WORK INSTRUCTION
Send back every line of the data exactly.

SUPPLIED DATA
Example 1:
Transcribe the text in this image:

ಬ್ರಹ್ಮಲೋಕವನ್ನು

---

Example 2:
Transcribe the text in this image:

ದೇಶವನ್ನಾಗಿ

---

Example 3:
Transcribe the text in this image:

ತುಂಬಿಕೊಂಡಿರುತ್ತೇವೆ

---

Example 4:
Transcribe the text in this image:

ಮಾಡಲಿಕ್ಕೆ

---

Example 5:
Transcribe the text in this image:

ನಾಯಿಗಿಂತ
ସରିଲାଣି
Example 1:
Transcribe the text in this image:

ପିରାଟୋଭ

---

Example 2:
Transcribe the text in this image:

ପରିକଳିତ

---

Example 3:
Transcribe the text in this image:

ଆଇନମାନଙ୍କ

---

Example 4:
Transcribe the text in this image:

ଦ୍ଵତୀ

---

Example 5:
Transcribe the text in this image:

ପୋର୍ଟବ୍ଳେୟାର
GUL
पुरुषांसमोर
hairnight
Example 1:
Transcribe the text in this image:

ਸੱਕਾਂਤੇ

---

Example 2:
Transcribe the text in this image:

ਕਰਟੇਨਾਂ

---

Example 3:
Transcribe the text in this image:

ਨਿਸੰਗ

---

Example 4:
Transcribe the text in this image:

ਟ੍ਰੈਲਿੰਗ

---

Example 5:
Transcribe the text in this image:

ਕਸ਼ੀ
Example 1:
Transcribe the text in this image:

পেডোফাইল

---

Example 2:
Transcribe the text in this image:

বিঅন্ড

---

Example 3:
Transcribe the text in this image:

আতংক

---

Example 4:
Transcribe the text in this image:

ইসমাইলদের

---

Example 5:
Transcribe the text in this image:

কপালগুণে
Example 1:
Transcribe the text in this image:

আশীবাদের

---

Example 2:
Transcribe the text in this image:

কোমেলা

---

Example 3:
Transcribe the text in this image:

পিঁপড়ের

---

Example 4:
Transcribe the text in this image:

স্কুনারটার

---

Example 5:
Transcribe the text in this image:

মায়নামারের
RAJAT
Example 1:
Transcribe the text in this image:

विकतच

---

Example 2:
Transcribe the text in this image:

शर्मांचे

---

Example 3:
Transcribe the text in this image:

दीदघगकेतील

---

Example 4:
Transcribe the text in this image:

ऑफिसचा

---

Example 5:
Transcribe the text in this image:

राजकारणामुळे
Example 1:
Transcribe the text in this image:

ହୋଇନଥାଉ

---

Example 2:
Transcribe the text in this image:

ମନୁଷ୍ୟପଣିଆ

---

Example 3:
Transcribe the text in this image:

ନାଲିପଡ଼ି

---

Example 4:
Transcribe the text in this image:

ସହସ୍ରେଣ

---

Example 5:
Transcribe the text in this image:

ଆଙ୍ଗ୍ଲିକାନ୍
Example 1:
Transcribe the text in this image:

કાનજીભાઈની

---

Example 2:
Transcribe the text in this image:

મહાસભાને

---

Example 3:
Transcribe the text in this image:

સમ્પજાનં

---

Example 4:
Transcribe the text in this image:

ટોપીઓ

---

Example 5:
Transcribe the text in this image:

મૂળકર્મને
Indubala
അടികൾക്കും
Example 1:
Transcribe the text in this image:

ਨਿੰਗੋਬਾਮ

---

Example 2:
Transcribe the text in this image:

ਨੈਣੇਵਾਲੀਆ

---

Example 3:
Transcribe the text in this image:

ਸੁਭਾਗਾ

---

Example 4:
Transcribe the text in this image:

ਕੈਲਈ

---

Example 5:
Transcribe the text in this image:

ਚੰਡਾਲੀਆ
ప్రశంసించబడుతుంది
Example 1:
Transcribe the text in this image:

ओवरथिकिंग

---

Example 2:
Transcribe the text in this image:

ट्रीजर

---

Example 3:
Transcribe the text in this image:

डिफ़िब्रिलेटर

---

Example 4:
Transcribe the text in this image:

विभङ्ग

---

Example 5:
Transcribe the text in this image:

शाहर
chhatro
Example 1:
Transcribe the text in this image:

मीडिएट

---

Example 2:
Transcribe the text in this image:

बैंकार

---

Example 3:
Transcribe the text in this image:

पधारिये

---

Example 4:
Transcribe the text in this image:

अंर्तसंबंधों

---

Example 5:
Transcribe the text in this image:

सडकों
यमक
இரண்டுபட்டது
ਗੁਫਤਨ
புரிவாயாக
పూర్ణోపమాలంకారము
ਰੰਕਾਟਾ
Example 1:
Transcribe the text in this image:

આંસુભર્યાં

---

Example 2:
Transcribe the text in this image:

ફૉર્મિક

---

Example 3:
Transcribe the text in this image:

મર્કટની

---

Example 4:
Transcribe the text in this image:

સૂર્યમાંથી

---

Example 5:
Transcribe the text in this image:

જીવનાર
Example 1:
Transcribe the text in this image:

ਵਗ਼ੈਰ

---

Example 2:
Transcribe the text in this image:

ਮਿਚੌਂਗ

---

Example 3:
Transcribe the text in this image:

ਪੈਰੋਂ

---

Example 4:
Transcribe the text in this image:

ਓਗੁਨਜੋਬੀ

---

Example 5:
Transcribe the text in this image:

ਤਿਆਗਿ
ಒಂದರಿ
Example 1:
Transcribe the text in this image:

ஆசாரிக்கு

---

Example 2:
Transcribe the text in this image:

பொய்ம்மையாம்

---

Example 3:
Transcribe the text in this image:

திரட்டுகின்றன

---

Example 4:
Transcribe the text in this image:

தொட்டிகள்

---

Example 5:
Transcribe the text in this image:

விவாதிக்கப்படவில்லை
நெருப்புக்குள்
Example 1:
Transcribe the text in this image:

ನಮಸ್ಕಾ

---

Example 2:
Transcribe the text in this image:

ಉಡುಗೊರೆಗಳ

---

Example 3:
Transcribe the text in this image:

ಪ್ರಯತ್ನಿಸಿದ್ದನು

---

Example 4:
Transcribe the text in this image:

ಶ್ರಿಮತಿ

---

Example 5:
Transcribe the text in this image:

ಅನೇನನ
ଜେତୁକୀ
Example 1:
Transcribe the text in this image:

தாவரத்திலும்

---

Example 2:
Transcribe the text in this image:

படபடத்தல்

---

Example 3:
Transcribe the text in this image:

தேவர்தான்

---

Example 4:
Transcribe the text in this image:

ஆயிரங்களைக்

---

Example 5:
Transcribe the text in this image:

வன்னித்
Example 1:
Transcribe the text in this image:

OUTPUT OF THE TASK
Example 1:
Transcribe the text in this image:

ಬ್ರಹ್ಮಲೋಕವನ್ನು

---

Example 2:
Transcribe the text in this image:

ದೇಶವನ್ನಾಗಿ

---

Example 3:
Transcribe the text in this image:

ತುಂಬಿಕೊಂಡಿರುತ್ತೇವೆ

---

Example 4:
Transcribe the text in this image:

ಮಾಡಲಿಕ್ಕೆ

---

Example 5:
Transcribe the text in this image:

ನಾಯಿಗಿಂತ
ସରିଲାଣି
Example 1:
Transcribe the text in this image:

ପିରାଟୋଭ

---

Example 2:
Transcribe the text in this image:

ପରିକଳିତ

---

Example 3:
Transcribe the text in this image:

ଆଇନମାନଙ୍କ

---

Example 4:
Transcribe the text in this image:

ଦ୍ଵତୀ

---

Example 5:
Transcribe the text in this image:

ପୋର୍ଟବ୍ଳେୟାର
GUL
पुरुषांसमोर
hairnight
Example 1:
Transcribe the text in this image:

ਸੱਕਾਂਤੇ

---

Example 2:
Transcribe the text in this image:

ਕਰਟੇਨਾਂ

---

Example 3:
Transcribe the text in this image:

ਨਿਸੰਗ

---

Example 4:
Transcribe the text in this image:

ਟ੍ਰੈਲਿੰਗ

---

Example 5:
Transcribe the text in this image:

ਕਸ਼ੀ
Example 1:
Transcribe the text in this image:

পেডোফাইল

---

Example 2:
Transcribe the text in this image:

বিঅন্ড

---

Example 3:
Transcribe the text in this image:

আতংক

---

Example 4:
Transcribe the text in this image:

ইসমাইলদের

---

Example 5:
Transcribe the text in this image:

কপালগুণে
Example 1:
Transcribe the text in this image:

আশীবাদের

---

Example 2:
Transcribe the text in this image:

কোমেলা

---

Example 3:
Transcribe the text in this image:

পিঁপড়ের

---

Example 4:
Transcribe the text in this image:

স্কুনারটার

---

Example 5:
Transcribe the text in this image:

মায়নামারের
RAJAT
Example 1:
Transcribe the text in this image:

विकतच

---

Example 2:
Transcribe the text in this image:

शर्मांचे

---

Example 3:
Transcribe the text in this image:

दीदघगकेतील

---

Example 4:
Transcribe the text in this image:

ऑफिसचा

---

Example 5:
Transcribe the text in this image:

राजकारणामुळे
Example 1:
Transcribe the text in this image:

ହୋଇନଥାଉ

---

Example 2:
Transcribe the text in this image:

ମନୁଷ୍ୟପଣିଆ

---

Example 3:
Transcribe the text in this image:

ନାଲିପଡ଼ି

---

Example 4:
Transcribe the text in this image:

ସହସ୍ରେଣ

---

Example 5:
Transcribe the text in this image:

ଆଙ୍ଗ୍ଲିକାନ୍
Example 1:
Transcribe the text in this image:

કાનજીભાઈની

---

Example 2:
Transcribe the text in this image:

મહાસભાને

---

Example 3:
Transcribe the text in this image:

સમ્પજાનં

---

Example 4:
Transcribe the text in this image:

ટોપીઓ

---

Example 5:
Transcribe the text in this image:

મૂળકર્મને
Indubala
അടികൾക്കും
Example 1:
Transcribe the text in this image:

ਨਿੰਗੋਬਾਮ

---

Example 2:
Transcribe the text in this image:

ਨੈਣੇਵਾਲੀਆ

---

Example 3:
Transcribe the text in this image:

ਸੁਭਾਗਾ

---

Example 4:
Transcribe the text in this image:

ਕੈਲਈ

---

Example 5:
Transcribe the text in this image:

ਚੰਡਾਲੀਆ
ప్రశంసించబడుతుంది
Example 1:
Transcribe the text in this image:

ओवरथिकिंग

---

Example 2:
Transcribe the text in this image:

ट्रीजर

---

Example 3:
Transcribe the text in this image:

डिफ़िब्रिलेटर

---

Example 4:
Transcribe the text in this image:

विभङ्ग

---

Example 5:
Transcribe the text in this image:

शाहर
chhatro
Example 1:
Transcribe the text in this image:

मीडिएट

---

Example 2:
Transcribe the text in this image:

बैंकार

---

Example 3:
Transcribe the text in this image:

पधारिये

---

Example 4:
Transcribe the text in this image:

अंर्तसंबंधों

---

Example 5:
Transcribe the text in this image:

सडकों
यमक
இரண்டுபட்டது
ਗੁਫਤਨ
புரிவாயாக
పూర్ణోపమాలంకారము
ਰੰਕਾਟਾ
Example 1:
Transcribe the text in this image:

આંસુભર્યાં

---

Example 2:
Transcribe the text in this image:

ફૉર્મિક

---

Example 3:
Transcribe the text in this image:

મર્કટની

---

Example 4:
Transcribe the text in this image:

સૂર્યમાંથી

---

Example 5:
Transcribe the text in this image:

જીવનાર
Example 1:
Transcribe the text in this image:

ਵਗ਼ੈਰ

---

Example 2:
Transcribe the text in this image:

ਮਿਚੌਂਗ

---

Example 3:
Transcribe the text in this image:

ਪੈਰੋਂ

---

Example 4:
Transcribe the text in this image:

ਓਗੁਨਜੋਬੀ

---

Example 5:
Transcribe the text in this image:

ਤਿਆਗਿ
ಒಂದರಿ
Example 1:
Transcribe the text in this image:

ஆசாரிக்கு

---

Example 2:
Transcribe the text in this image:

பொய்ம்மையாம்

---

Example 3:
Transcribe the text in this image:

திரட்டுகின்றன

---

Example 4:
Transcribe the text in this image:

தொட்டிகள்

---

Example 5:
Transcribe the text in this image:

விவாதிக்கப்படவில்லை
நெருப்புக்குள்
Example 1:
Transcribe the text in this image:

ನಮಸ್ಕಾ

---

Example 2:
Transcribe the text in this image:

ಉಡುಗೊರೆಗಳ

---

Example 3:
Transcribe the text in this image:

ಪ್ರಯತ್ನಿಸಿದ್ದನು

---

Example 4:
Transcribe the text in this image:

ಶ್ರಿಮತಿ

---

Example 5:
Transcribe the text in this image:

ಅನೇನನ
ଜେତୁକୀ
Example 1:
Transcribe the text in this image:

தாவரத்திலும்

---

Example 2:
Transcribe the text in this image:

படபடத்தல்

---

Example 3:
Transcribe the text in this image:

தேவர்தான்

---

Example 4:
Transcribe the text in this image:

ஆயிரங்களைக்

---

Example 5:
Transcribe the text in this image:

வன்னித்
Example 1:
Transcribe the text in this image:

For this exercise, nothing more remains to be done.